Azam Ali’s own story helped shape this record.  She was born in Iran, educated partly in India, and moved to the United States as a teenager after the Islamic Revolution of 1979.  With such a globetrotting background, she felt at home with many musical traditions. Her immense talent and ability to adapt her voice to any musical style have drawn the attention of many diverse artists and film composers.  She has collaborated in the studio and on stage with numerous artists including: Serj Tankian of System of a Down, The Crystal Method, Pat Mastellato and Trey Gunn of King Crimson, Chris Vrenna formerly of Nine Inch Nails, Ben Watkins of Juno Reactor, Buckethead, Steve Stevens, film composer Tyler Bates (whose score for the mega-hit film, 300 prominently features Azam's haunting voice), Mercan Dede, the world renowned Japanese group Kodo, Zakir Hussain,Omar Faruk Tekbilek, and Mickey Hart with whom she also toured for two years as a lead singer in his group Bembe Orisha. But she never felt truly at home anywhere, and singing to her son Iman led her to think about the millions of children in the world who are born into exile.  And so she began gathering songs that expressed a mother’s closeness, and a motherland’s distance.

From Night To the Edge of Day includes lullabies that have been sung for centuries, such as the Turkish folk song “Neni Desem,” as well as one written specifically for Ali and her son by the Palestinian oud player and singer Naser Musa.  Here, songs from groups that have a history of conflict occupy the same musical and spiritual ground -- Turks and Kurds, Persians and Arabs, Tajiks and Azeris.  Some, like the opening track, “Noor-E-Cheshmanam,” are slow and expansive, full of longing and tenderness.  Others, like Naser Musa’s “Faith,” are gently rocking – which is, after all, the motion that often goes with singing a lullaby. 

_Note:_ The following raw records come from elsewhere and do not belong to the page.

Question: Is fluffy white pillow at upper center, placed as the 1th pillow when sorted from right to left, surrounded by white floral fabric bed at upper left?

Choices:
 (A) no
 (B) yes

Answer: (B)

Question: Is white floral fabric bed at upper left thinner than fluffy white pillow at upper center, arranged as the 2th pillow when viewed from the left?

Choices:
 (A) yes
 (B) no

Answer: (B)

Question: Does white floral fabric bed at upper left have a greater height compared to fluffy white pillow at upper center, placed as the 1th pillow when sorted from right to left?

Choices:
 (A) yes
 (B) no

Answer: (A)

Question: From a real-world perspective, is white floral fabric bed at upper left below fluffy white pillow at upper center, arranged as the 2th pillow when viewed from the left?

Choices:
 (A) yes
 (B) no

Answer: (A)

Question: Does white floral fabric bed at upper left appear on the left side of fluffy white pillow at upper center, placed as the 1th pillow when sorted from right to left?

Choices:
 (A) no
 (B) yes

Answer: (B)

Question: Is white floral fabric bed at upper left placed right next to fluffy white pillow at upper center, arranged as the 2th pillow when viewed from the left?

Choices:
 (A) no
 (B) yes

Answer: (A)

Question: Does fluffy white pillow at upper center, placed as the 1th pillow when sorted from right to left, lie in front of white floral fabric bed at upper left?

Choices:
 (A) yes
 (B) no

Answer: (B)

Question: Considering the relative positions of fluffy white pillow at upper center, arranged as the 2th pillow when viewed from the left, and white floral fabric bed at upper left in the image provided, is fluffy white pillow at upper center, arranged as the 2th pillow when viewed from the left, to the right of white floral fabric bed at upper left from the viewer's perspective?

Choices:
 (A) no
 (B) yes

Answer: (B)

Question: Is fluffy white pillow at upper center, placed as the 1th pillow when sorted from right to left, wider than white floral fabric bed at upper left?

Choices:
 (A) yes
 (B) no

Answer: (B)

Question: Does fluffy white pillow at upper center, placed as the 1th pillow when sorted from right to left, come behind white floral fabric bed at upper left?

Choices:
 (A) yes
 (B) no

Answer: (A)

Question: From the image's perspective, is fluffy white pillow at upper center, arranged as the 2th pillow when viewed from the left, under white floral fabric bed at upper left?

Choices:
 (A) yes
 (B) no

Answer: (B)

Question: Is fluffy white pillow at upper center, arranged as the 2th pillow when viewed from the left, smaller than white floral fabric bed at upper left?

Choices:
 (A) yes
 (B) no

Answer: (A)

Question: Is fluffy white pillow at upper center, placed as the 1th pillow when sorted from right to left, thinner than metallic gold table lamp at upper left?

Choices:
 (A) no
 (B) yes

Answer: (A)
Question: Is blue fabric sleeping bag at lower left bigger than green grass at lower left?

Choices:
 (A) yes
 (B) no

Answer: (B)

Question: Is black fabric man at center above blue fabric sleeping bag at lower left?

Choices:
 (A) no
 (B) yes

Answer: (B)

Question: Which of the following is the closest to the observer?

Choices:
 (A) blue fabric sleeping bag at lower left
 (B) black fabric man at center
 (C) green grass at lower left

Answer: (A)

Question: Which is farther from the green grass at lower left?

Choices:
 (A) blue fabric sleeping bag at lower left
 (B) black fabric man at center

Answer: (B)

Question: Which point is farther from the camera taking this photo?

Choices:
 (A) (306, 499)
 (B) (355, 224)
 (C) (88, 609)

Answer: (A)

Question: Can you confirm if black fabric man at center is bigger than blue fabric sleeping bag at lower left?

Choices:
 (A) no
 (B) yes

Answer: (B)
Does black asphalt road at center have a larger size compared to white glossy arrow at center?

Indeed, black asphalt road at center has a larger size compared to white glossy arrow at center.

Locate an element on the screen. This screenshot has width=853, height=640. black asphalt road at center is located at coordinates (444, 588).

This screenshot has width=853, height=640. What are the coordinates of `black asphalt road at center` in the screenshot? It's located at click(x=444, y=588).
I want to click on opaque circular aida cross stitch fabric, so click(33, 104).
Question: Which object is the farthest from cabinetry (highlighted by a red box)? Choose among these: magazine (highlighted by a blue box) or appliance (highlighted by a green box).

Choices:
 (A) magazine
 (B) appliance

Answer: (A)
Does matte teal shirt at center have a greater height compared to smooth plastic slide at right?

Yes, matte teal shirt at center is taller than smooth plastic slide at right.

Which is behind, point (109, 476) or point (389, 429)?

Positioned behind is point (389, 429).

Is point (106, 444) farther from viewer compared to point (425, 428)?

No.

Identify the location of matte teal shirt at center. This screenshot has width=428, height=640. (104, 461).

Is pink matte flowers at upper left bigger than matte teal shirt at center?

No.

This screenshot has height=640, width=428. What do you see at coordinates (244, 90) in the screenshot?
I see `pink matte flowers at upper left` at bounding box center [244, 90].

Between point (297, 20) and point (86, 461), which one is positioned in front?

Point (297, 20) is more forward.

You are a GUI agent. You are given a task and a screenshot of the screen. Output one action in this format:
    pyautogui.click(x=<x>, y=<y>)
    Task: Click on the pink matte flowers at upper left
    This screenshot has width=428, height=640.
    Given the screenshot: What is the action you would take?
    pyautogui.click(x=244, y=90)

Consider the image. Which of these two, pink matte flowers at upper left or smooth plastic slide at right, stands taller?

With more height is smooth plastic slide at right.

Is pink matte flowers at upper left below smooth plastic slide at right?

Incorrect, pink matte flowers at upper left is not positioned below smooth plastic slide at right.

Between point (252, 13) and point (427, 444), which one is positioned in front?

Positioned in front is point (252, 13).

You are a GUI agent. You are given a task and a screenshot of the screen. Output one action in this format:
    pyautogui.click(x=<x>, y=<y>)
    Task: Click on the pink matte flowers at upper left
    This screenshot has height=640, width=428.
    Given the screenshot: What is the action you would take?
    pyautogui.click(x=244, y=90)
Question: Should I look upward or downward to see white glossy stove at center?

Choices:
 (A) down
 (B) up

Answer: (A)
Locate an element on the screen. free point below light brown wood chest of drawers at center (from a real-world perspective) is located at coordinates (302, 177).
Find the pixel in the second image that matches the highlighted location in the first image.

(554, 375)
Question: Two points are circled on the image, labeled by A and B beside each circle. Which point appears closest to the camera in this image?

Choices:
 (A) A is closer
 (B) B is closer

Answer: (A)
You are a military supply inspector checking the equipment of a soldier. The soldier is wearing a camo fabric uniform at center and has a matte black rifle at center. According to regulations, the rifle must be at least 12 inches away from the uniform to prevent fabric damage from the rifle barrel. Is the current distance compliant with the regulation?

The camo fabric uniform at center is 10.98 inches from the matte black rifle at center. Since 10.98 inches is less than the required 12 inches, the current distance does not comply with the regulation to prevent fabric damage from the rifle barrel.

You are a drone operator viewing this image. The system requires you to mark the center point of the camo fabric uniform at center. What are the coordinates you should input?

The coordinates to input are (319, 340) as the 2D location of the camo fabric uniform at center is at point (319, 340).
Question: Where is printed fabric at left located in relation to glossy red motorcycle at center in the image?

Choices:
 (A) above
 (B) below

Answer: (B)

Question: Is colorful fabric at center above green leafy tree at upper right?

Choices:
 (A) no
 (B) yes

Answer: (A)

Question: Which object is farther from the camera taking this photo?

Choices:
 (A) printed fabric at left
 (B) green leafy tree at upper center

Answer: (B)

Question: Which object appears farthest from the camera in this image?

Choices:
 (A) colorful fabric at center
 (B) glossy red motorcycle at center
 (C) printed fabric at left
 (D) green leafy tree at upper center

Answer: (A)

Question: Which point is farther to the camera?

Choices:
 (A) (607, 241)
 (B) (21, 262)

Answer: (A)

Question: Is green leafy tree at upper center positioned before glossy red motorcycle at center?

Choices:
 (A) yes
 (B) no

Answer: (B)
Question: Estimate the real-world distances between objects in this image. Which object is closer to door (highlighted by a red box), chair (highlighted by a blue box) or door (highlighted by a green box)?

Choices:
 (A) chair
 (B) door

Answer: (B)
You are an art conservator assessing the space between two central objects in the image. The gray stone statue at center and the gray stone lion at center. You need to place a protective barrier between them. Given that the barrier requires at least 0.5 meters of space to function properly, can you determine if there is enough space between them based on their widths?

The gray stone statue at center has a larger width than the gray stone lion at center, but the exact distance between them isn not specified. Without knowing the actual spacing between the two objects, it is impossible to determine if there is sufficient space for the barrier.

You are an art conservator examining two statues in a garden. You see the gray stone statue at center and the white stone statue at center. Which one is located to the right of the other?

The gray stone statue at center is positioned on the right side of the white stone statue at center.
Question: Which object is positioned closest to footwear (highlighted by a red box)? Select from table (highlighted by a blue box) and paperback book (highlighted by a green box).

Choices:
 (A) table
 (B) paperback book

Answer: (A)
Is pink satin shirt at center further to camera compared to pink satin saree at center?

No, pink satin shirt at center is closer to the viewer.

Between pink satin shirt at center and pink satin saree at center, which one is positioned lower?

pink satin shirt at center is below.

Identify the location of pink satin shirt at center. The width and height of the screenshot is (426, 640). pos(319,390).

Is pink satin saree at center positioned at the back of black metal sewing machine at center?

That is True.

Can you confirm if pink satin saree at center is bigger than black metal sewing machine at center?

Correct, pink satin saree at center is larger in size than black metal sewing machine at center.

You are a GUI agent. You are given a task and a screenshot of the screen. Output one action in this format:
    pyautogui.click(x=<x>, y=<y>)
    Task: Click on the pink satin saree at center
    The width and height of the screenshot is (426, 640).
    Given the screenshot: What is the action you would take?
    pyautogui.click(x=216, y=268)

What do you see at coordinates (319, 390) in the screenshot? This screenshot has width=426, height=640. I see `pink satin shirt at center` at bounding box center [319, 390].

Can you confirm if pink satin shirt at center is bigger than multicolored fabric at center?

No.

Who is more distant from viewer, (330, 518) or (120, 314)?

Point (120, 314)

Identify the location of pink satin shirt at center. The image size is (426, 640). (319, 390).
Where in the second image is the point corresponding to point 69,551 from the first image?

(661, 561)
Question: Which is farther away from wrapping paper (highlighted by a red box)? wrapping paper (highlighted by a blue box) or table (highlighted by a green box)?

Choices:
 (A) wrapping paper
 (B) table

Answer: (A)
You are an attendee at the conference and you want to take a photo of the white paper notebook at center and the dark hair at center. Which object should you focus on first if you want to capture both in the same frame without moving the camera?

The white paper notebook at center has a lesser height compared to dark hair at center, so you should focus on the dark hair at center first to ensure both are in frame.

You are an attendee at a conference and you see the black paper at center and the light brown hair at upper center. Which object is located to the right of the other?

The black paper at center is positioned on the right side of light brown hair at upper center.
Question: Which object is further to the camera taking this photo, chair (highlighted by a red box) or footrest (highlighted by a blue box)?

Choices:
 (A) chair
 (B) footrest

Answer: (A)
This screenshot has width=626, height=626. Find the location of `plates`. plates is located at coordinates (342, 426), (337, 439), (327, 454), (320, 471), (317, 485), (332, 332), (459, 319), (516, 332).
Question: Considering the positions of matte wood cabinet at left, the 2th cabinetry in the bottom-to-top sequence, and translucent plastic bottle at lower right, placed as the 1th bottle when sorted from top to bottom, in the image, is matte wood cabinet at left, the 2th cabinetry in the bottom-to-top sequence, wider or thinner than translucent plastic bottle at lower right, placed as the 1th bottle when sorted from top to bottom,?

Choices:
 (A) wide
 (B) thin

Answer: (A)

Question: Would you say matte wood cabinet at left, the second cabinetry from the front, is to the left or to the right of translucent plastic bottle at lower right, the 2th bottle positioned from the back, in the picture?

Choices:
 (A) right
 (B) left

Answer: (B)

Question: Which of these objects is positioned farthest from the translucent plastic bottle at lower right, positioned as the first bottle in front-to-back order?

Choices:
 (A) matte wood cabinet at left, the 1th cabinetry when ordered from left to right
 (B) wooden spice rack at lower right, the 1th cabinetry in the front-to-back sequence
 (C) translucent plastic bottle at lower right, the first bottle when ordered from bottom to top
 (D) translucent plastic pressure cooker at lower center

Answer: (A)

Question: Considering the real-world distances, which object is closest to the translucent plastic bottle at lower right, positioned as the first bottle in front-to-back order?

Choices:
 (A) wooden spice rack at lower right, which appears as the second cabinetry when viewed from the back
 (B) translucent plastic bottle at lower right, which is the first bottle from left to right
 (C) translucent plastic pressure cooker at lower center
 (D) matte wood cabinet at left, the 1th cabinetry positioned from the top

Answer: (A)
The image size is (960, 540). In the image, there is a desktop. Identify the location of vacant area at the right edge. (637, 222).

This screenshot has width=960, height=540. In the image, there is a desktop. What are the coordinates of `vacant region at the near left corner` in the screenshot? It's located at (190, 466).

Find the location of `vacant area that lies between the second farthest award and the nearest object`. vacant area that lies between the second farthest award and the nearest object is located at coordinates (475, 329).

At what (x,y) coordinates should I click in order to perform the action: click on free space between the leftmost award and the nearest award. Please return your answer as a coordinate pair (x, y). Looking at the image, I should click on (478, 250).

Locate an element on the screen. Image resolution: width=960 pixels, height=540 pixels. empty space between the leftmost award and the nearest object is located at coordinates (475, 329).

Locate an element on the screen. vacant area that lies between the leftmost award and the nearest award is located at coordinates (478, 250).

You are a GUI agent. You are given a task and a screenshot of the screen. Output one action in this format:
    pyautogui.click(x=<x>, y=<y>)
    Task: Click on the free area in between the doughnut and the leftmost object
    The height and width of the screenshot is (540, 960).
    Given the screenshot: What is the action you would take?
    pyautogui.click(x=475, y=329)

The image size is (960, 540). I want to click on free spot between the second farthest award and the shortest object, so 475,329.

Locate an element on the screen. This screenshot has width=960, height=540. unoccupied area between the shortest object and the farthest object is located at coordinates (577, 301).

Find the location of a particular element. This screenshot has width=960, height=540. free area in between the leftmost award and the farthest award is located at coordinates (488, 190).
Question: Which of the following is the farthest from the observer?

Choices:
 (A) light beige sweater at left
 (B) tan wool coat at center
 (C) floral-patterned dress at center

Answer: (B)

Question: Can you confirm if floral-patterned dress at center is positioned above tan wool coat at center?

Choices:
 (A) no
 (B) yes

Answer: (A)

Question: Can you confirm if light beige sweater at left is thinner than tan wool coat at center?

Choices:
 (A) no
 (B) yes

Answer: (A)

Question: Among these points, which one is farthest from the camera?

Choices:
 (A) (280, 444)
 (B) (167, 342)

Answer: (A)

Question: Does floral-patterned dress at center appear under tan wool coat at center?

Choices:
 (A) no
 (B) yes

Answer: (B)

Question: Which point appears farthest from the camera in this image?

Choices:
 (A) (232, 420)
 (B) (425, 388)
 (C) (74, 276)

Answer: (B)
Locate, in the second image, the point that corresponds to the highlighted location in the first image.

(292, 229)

Azam Ali’s voice is part of a rich texture that includes drones from Carmen Rizzo and various Middle Eastern lutes played by Loga Ramin Torkian.  Both are her bandmates in Niyaz, the international world music ensemble they founded in 2005, and more to the point, Torkian is her husband and the father of Iman.Rounding out the ensemble are leading musicians from the Turkish, Iranian, Kurdish and Arab  traditions as well as the Bozzini String Quartet from Montreal.  Some of the languages may be unfamiliar: the trancey “Mehman,” with Ali’s voice soaring over a wash of electronics as a slow drumbeat chants in the background, is sung in the dialect of Sirjan, Iran.  The simple, childlike melody of “Lai Lai” uses a text from the Sorani dialect of Iraqi Kurdistan.  But the message is clear – these lullabies are not about words (which babies don’t understand anyway), but feelings (which they certainly do).  

Perhaps the best example of this is Azam Ali’s own lullaby, simply called “Tenderness.”  A wordless melody rests on a bed of processed voices; the lullaby unfolds in an almost liquid way, with the occasional shakes and slurs of Persian classical singing.  It is at once highly personal and completely universal. 

From Night To the Edge of Day has taken on a larger meaning for Azam Ali. She returned to Iran in 2002 to bury her mother, and since then, she says, “I have spent a great deal of time in the Middle-East, and sadly discovered that our long standing internal prejudices in terms of religious and ethnic hierarchy have blinded us to the fact that we are one people.” This collection of lullabies is a reminder of one of the timeless bonds that all people share.  And for the many exiles from what remains a conflicted part of the world, Azam Ali’s album offers a particular message: “We are people of the east, and although our paths led us far from the land we belong to, our legacy runs deep like the oldest of trees, and our songs tell many stories which should never be forgotten.”